Three step pipeline proposed in this paper

Authors proposed pipeline consisting of three steps:

Self-supervised pre-training on the $D_{u}$ — unlabeled dataset.
Task-specific supervised fine-tuning on the $D_l$ — labeled dataset.
Consistency training of the pre-trained network on $D_u \cup D_l$.

With step 2 being obvious, we will dive into 1. and 3.

Self-supervised pre-training loss

Authors proposed a novel self-supervised loss, along with the specific model architecture to train.

Additional pairwise feature extraction head on top of the network for easier training for this loss

Suppose we have $K$ possible magnification factors of the image ($K$ itself is arbitrary, though authors used $K=3$). We then enumerate all possible $K!$ permutations of magninfication factors and denote one as $\{\pi_i\}_{i \in [1,K!]}$.

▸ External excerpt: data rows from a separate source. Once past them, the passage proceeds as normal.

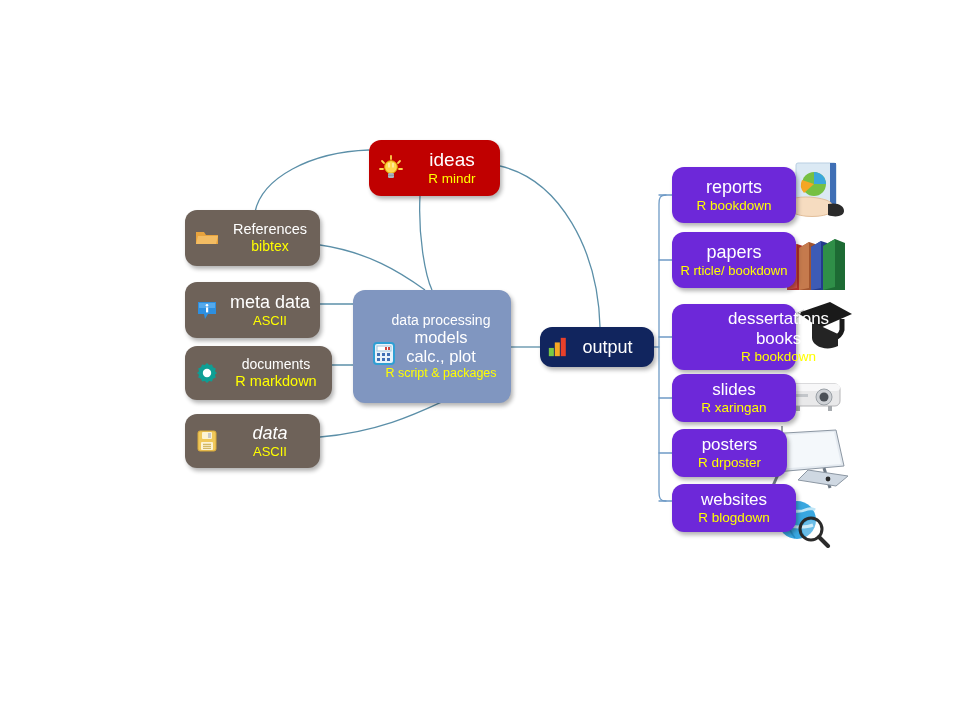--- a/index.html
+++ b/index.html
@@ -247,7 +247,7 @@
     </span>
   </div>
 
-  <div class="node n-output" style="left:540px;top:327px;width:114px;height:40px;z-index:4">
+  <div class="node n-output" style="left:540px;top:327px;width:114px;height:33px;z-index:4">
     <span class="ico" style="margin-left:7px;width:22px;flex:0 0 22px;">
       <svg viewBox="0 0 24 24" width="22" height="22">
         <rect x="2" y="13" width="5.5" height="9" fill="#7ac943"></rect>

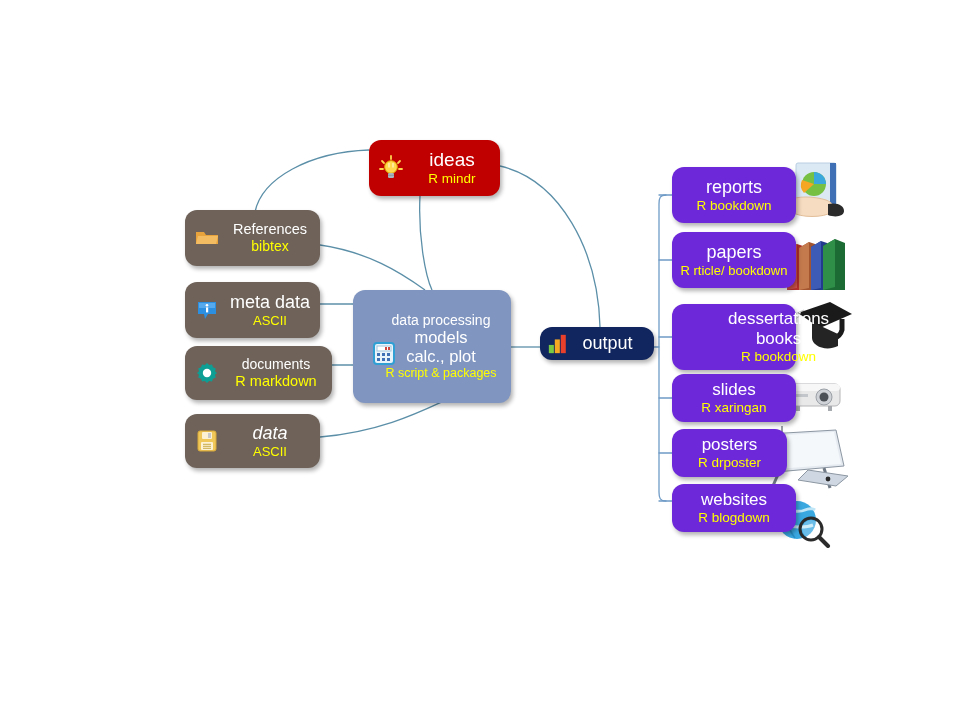--- a/index.html
+++ b/index.html
@@ -289,7 +289,7 @@
     </span>
   </div>
 
-  <div class="node n-green" style="left:672px;top:429px;width:115px;height:48px;z-index:4">
+  <div class="node n-green" style="left:672px;top:429px;width:138px;height:48px;z-index:4">
     <span class="txt">
       <span class="l1" style="font-size:17px;">posters</span>
       <span class="l2" style="font-size:13.5px;">R drposter</span>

Then, the training procedure is:

Select random spatial point on image and random magnification permutation id $k \in [1,K!]$.
Generate a set of concentric crops around selected point. We will denote them as $\{s_i\}{i \in [1,K]}$. Where each $s_i$ is cropped on the image magnified with factor $\pi{k,i}$
Forward pass each through the Feature Extraction network $f_{\theta}$, which could be any architecture to produce vector representation of an image (authors employed ResNet-18 for this task).
Construct a set of all (non-permuted (why, tho?)) concatenated pairs of representations $\{(f_\theta(s_i)\circ f_\theta(s_j))\}{i\in[1,K),j\in(i,K]}$ and forward pass each through $f\phi$ — simple MLP to mix the pair-wise result, representing relations between pairs of representations.
Concatenate all paired representations from previous step $f_\phi(f_\theta(s_1)\circ f_\theta(s_2))\circ...\circ f_\phi(f_\theta(s_{K-1}) \circ f_\theta(s_K))$ and pass it through a final classification head $f_\xi$ having $K!$ outputs.

All networks are then trained simultaneously by minimising $CE(f_{\theta,\phi,\xi}(\{s_i\}), k)$.

Authors argue, that to understand the magnification factors order, $f_{\theta}$ should learn meaningful representations.